- **TASK BRIEF**: Arrange every line of the material below as a Markdown table with the columns "Row" and "Text", numbering the rows and omitting blank lines. Leave the pictures out of the table.
━━━━━ PROVIDED RECORDS
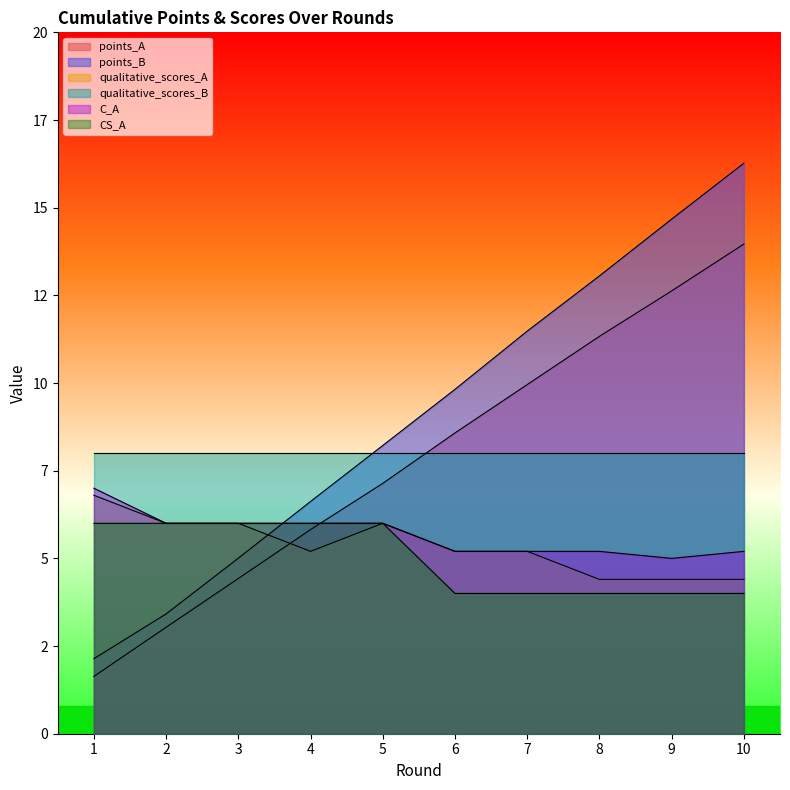

Does the chart display data point markers on the line(s)?

No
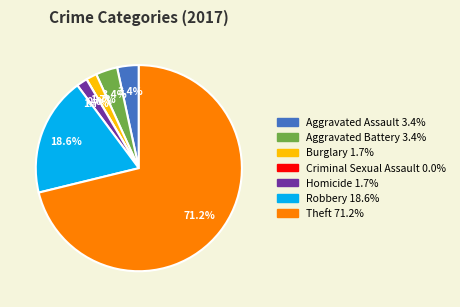

What is the smallest slice in the pie chart?

Criminal Sexual Assault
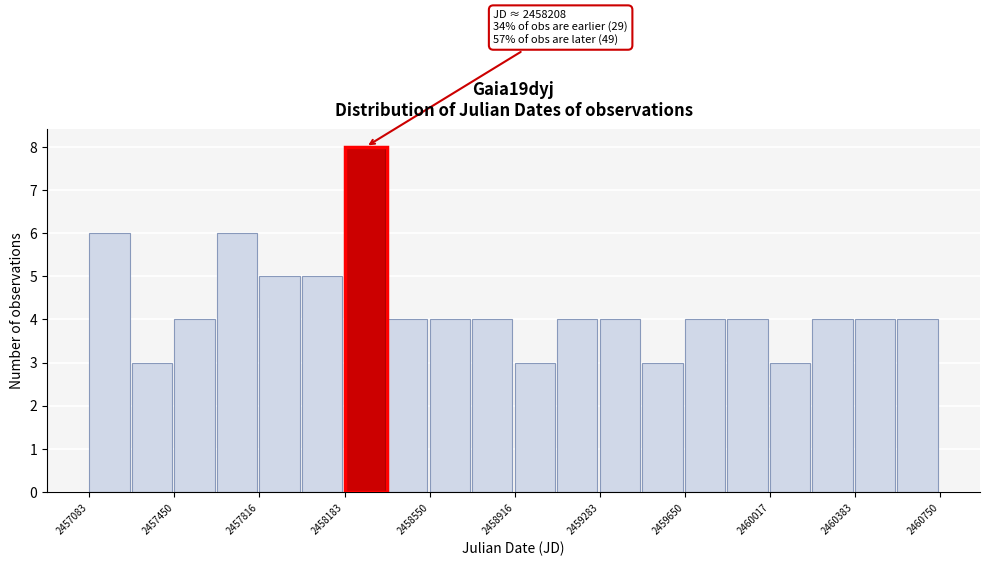

Around what value on the x-axis is the tallest bar? Give the approximate position of its centre, as read against the axis.

2458250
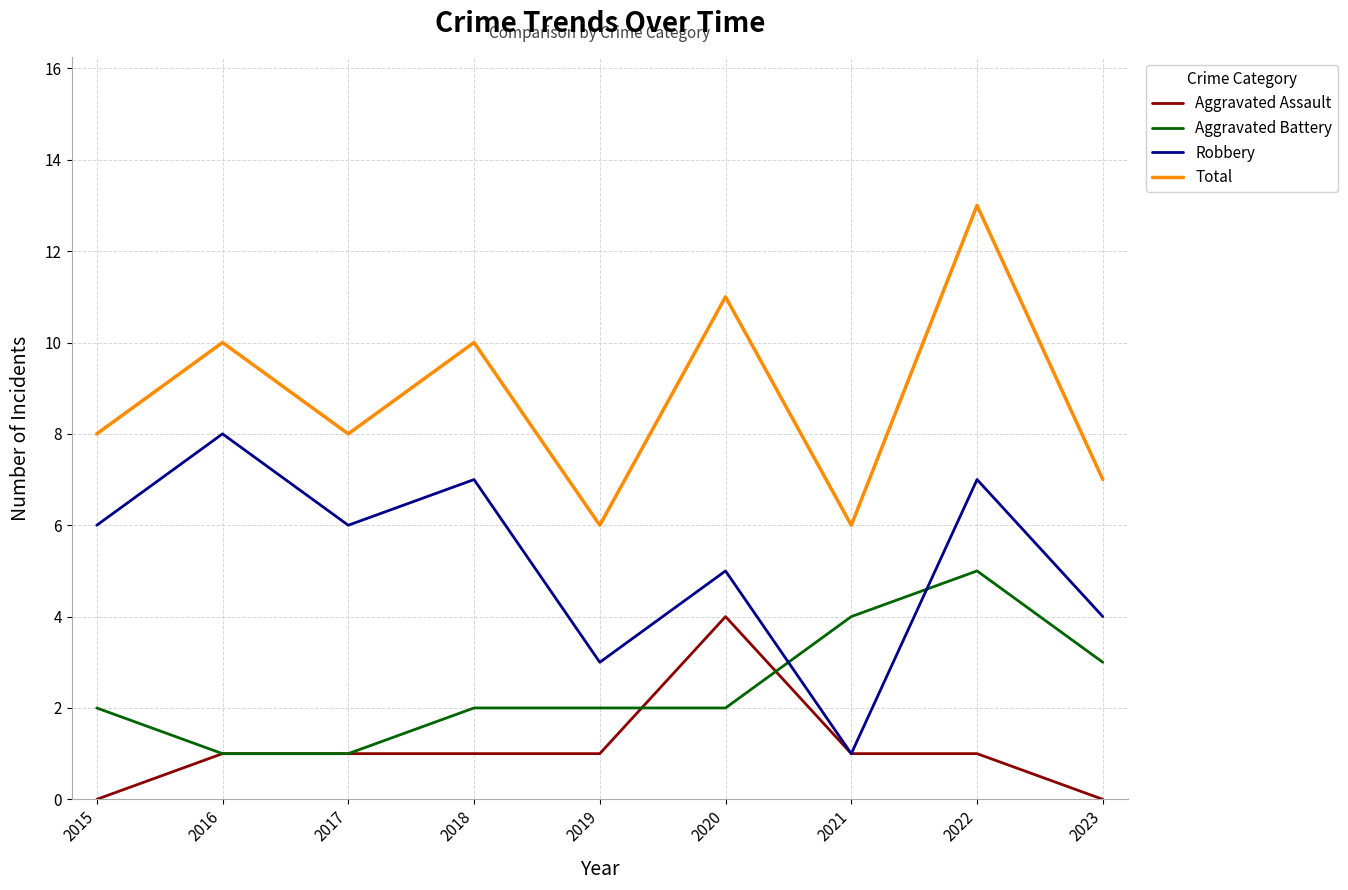

Is it true that Aggravated Battery equals 2 at 2019?

True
━━━━━━━━━━
- **THE ANSWER**:
| Row | Text |
|---|---|
| 1 | Does the chart display data point markers on the line(s)? |
| 2 | No |
| 3 | What is the smallest slice in the pie chart? |
| 4 | Criminal Sexual Assault |
| 5 | Around what value on the x-axis is the tallest bar? Give the approximate position of its centre, as read against the axis. |
| 6 | 2458250 |
| 7 | Is it true that Aggravated Battery equals 2 at 2019? |
| 8 | True |